TRABAJO POR REALIZAR.
Transcribe del artículo sobre el populismo el fragmento que va de "Hablaba ayer Vargas" a "allá aún, destruirla.", ambos incluidos.

EXTRACTO DEL DOCUMENTO.
>>>

Cómo el populismo necesita al progre políticamente correcto

Cómo el populismo necesita al progre políticamente correcto

Hablaba ayer Vargas Llosa en El País, con su habitual lucidez y pluma afilada —y no sin cierta tribulación— sobre el enemigo más poderoso que ahora mismo poseen las democracias liberales: el populismo, ese concepto que no dice nada hasta que decidimos rellenarlo de contenido, a favor o en contra de nuestros prejuicios previos. Concluía el Premio Nobel su cruzada contra esta nueva forma de seducir a las masas criticando la demagogia de unos gobernantes que prefieren «sacrificar el futuro por un presente efímero». Le faltó añadir: bajo la promesa de recuperar un pasado que ya no regresará y que, además, reconstruyen en su propio beneficio. Y es que el lenguaje es una herramienta poderosa de construcción de la democracia, pero al mismo tiempo puede ser usada para deconstruirla o, más allá aún, destruirla.

Cada día son más los artículos y ensayos que desmenuzan el origen de un fenómeno que amenaza con alterar las estructuras sistémicas que nos han dotado de bienestar y paz en los últimos decenios en Occidente. Una circunstancia que no pasa desapercibida son los factores que cada día alimentan más al monstruo de la posverdad. Y entre ellos, sobresale uno que apenas si se menciona en los análisis: se trata del progrebuenista, del influencer políticamente correcto, constituido hoy en la principal vitamina que nutre de armamento ideológico —y palabrería— al populista y su tropa, pues dibuja una realidad similar a la que aquéllos hacen: binaria, sin grises, totalizadora de lo que es bueno o malo, correcto o incorrecto, saludable o nocivo. Mismo esquema con diferentes actores. Janos bifrontes que se retroalimentan sin cesar.

Tomemos el ejemplo de los refugiados. La izquierda biempensante —perdone el lector el oxímoron— se esfuerza cada día en suplicar que todo refugiado, sin importar motivo, ni condición, ni cifra, venga a España, pero es incapaz de aportar ningún hecho que ayude a entender cómo es posible acoger a cientos de miles de refugiados sin provocar un conflicto social futuro. Esa izquierda del caviar nunca explicará, desde sus barrios periféricos con seguridad privada, cómo pueden garantizar precisamente esa seguridad cuando aquellas personas que escapan del horror y la miseria no sean capaces de alcanzar la necesaria cobertura económica, laboral y alimentaria para sobrevivir. Y lo que es más importante, localicen si pueden a esos adalides del buenismo en televisión y averigüen si ellos acogen refugiados en sus hogares, ellos que sí se lo pueden permitir. Ni uno. No lo encontrarán. Porque el progrebuenista, creador del lenguaje políticamente correcto, siempre presumirá del eslogan más eficiente y contradictorio y que, pese a su perversidad, más réditos le ha dado: haz siempre lo que digo, nunca lo que hago.

<<<

[Entradas de datos almacenadas]
>>>

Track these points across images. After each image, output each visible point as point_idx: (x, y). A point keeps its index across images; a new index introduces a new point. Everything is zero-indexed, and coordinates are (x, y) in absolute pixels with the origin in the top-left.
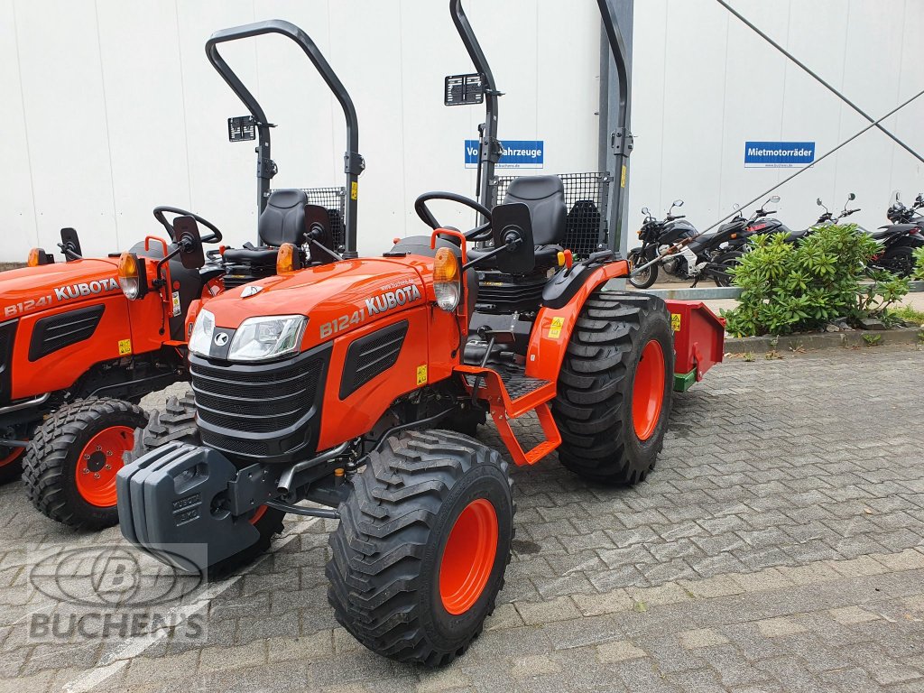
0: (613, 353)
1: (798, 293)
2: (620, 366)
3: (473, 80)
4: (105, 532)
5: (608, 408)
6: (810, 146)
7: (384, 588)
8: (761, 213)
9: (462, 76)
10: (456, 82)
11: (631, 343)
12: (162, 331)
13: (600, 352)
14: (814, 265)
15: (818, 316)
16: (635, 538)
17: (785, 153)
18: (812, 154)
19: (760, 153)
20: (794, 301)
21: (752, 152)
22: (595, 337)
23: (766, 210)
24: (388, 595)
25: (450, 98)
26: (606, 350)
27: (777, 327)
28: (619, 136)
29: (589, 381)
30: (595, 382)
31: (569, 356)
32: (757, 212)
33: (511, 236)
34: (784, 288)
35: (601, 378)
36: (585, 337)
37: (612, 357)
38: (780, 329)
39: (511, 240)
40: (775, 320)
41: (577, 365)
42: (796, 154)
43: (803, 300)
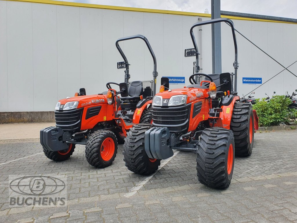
0: (244, 117)
1: (271, 114)
2: (247, 120)
3: (193, 50)
4: (105, 168)
5: (244, 132)
6: (261, 79)
7: (216, 162)
8: (250, 97)
9: (190, 49)
10: (188, 51)
11: (248, 114)
12: (113, 115)
13: (241, 117)
14: (275, 107)
15: (278, 121)
16: (257, 166)
17: (254, 81)
18: (261, 81)
19: (247, 81)
20: (270, 117)
21: (244, 80)
22: (239, 113)
23: (251, 96)
24: (218, 163)
25: (186, 55)
26: (242, 116)
27: (266, 124)
28: (236, 63)
29: (239, 124)
30: (240, 125)
31: (232, 118)
32: (249, 97)
33: (225, 81)
34: (267, 113)
35: (242, 123)
36: (236, 113)
37: (244, 118)
38: (267, 124)
39: (225, 82)
40: (266, 122)
41: (235, 121)
42: (257, 81)
43: (273, 116)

<<<

RESPUESTA.
Hablaba ayer Vargas Llosa en El País, con su habitual lucidez y pluma afilada —y no sin cierta tribulación— sobre el enemigo más poderoso que ahora mismo poseen las democracias liberales: el populismo, ese concepto que no dice nada hasta que decidimos rellenarlo de contenido, a favor o en contra de nuestros prejuicios previos. Concluía el Premio Nobel su cruzada contra esta nueva forma de seducir a las masas criticando la demagogia de unos gobernantes que prefieren «sacrificar el futuro por un presente efímero». Le faltó añadir: bajo la promesa de recuperar un pasado que ya no regresará y que, además, reconstruyen en su propio beneficio. Y es que el lenguaje es una herramienta poderosa de construcción de la democracia, pero al mismo tiempo puede ser usada para deconstruirla o, más allá aún, destruirla.